> [Фрагмент текста]
>>>

Песни в пустоту
Шрифт:
Владислав “Витус” Викторов
То, что происходило с Эдиком, – оно реально шло на несколько кадров быстрее, чем с нами. Мы за ним немножко не поспевали в плане музыкальной мысли. Нас потом уже, когда мы это играли по третьему-четвертому разу, осеняло – ах вот оно что! Он немножко скакал впереди всех, и в этом, наверное, тоже проблема была. Если для нас это было отчасти получение удовольствия от совместного музицирования, то для него это было нечто большее. Он как бы рисовал картину, а мы держали мольберт. И мое отношение к инструменту сильно изменилось: я смотрел на Эдика и понимал, что можно играть как хочешь, а не так, как учат на всяких обучающих видео и тому подобное, – лишь бы добиться определенного звука. Вообще, отношение к музыке у Эдика было другое принципиально.
Егор Недвига
Все в “Химере” были очень
Эдик очень любил экспериментировать с трубой. Он, как известно, не имел музыкального образования ни по классу гитары, ни по классу трубы. Но он настолько хорошо интуитивно чувствовал звуковую материю, что получалось очень круто.

<<<

> [Фрагмент набора данных]

>>>

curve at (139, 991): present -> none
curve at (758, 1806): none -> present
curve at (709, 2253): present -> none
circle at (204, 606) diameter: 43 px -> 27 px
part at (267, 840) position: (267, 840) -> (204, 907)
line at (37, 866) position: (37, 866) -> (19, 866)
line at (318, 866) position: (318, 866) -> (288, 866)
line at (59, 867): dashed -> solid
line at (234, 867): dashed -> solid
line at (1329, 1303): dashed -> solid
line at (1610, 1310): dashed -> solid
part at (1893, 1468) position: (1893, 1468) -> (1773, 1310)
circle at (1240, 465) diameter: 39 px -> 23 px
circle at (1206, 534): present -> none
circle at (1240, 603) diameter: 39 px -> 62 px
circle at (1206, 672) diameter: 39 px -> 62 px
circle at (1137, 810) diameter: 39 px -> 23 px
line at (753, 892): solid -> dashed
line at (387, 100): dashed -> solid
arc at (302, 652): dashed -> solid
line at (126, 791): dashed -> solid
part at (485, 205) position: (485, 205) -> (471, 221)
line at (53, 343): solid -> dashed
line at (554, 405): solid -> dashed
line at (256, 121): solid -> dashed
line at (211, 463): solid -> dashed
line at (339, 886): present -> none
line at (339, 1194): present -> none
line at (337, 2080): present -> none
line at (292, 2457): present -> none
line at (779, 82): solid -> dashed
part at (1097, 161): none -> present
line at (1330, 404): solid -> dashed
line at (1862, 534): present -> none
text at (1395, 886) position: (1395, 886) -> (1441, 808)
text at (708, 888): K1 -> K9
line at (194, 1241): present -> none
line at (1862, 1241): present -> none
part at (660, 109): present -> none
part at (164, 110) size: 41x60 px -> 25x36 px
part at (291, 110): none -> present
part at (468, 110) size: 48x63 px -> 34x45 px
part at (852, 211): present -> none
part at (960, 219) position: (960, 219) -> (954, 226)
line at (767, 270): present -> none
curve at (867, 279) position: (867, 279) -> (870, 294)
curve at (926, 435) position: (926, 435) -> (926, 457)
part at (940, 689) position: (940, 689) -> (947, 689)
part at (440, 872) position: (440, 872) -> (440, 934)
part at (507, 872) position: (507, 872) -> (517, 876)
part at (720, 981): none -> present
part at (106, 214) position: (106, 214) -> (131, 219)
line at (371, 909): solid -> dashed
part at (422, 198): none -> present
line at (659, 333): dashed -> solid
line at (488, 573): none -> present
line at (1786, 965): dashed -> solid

<<<

> [Что нужно сделать]
Выведите целиком текст с воспоминаниями музыкантов об Эдике, не меняя в нем ни одного знака.

> [Результат задания]
Песни в пустоту
Шрифт:
Владислав “Витус” Викторов
То, что происходило с Эдиком, – оно реально шло на несколько кадров быстрее, чем с нами. Мы за ним немножко не поспевали в плане музыкальной мысли. Нас потом уже, когда мы это играли по третьему-четвертому разу, осеняло – ах вот оно что! Он немножко скакал впереди всех, и в этом, наверное, тоже проблема была. Если для нас это было отчасти получение удовольствия от совместного музицирования, то для него это было нечто большее. Он как бы рисовал картину, а мы держали мольберт. И мое отношение к инструменту сильно изменилось: я смотрел на Эдика и понимал, что можно играть как хочешь, а не так, как учат на всяких обучающих видео и тому подобное, – лишь бы добиться определенного звука. Вообще, отношение к музыке у Эдика было другое принципиально.
Егор Недвига
Все в “Химере” были очень
Эдик очень любил экспериментировать с трубой. Он, как известно, не имел музыкального образования ни по классу гитары, ни по классу трубы. Но он настолько хорошо интуитивно чувствовал звуковую материю, что получалось очень круто.